When Eddy Newton was three years old, he developed a red blotch on his face. Then a lump under his right eye. His mother shuffled him from doctor to doctor, hospital to hospital, until a biopsy finally came back with a diagnosis.
“The doctor pulled out a picture of [Joseph] Merrick and told me this is what I will look like,” Eddy Newton told me. “And that I probably wouldn’t live past my eighth birthday.”
Joseph Merrick was the 19th-century British man who became the poster child for neurofibromatosis, better known as “Elephant Man” syndrome. Almost fifty when we spoke, Eddy had defied the odds and remains one of the oldest to survive such a severe strain of the condition.
Still, each day brings a succession of battles to stay alive. The native of Riverside, Calif., has had to endure dozens of major surgeries and dozens more minor ones to control the rampant and deadly disfiguration. When he was seven, a doctor removed a 7.5-pound tumor from his cheek.
However, the most challenging aspect of living with “Elephant Man syndrome” has been contending with the deep psychological scars it renders and the taunting that comes from his physical appearance.
“There was a lot of bullying, and I changed schools several times,” Newton recalled of his turbulent childhood. “But there were good people too.

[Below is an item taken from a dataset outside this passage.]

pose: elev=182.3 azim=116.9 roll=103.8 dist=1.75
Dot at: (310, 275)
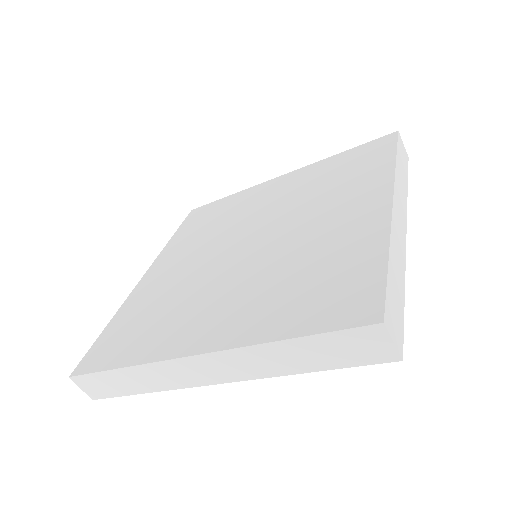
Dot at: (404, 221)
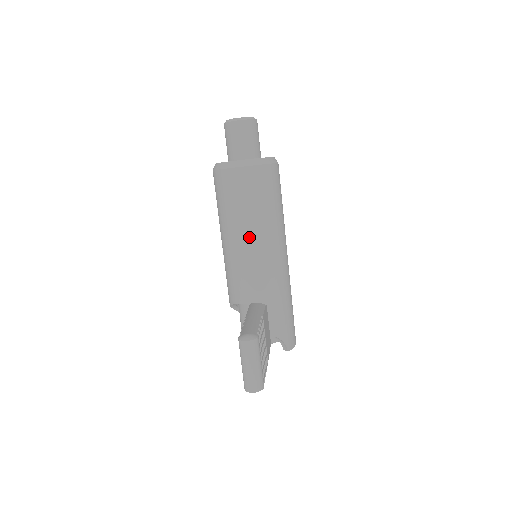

I’ll always remember my first day of elementary [school], and a classmate pushed his cheek out to imitate me. One girl saw it, and she jumped off the chair and fought him over it.”

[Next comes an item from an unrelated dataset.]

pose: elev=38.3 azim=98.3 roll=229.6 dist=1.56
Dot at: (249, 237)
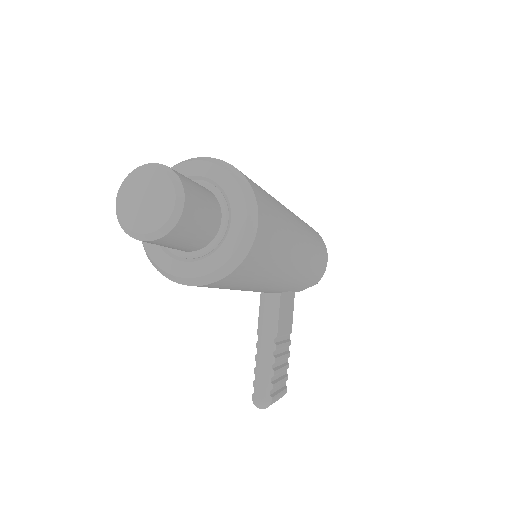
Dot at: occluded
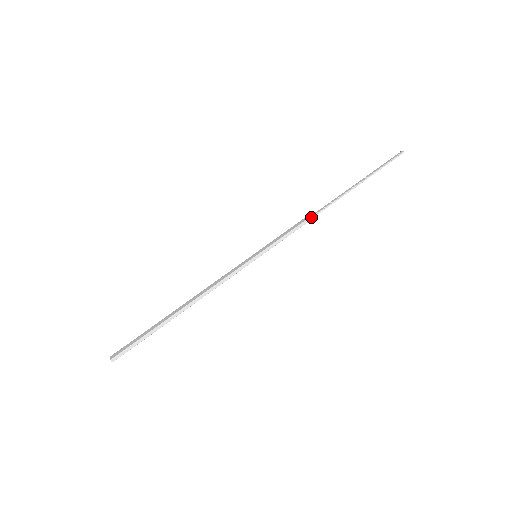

Some of my biggest regrets in life stem from my young childhood and not always standing up for those under a bully’s thumb, and perhaps partly why I have sought to resolve some of that protracted guilt later in life working in war zones with human-interest work. Thus, if I can instill any quality in my own children, it is always to be a force to defend and support others when you know others are projecting a nasty streak.
Furthermore, Eddy’s story reminds me that it is never too late to be that line of protection for the less fortunate and most vulnerable in our society. Action on behalf of others, on matters beyond ourselves, need not be large-scale and grandiose. Small steps make a difference.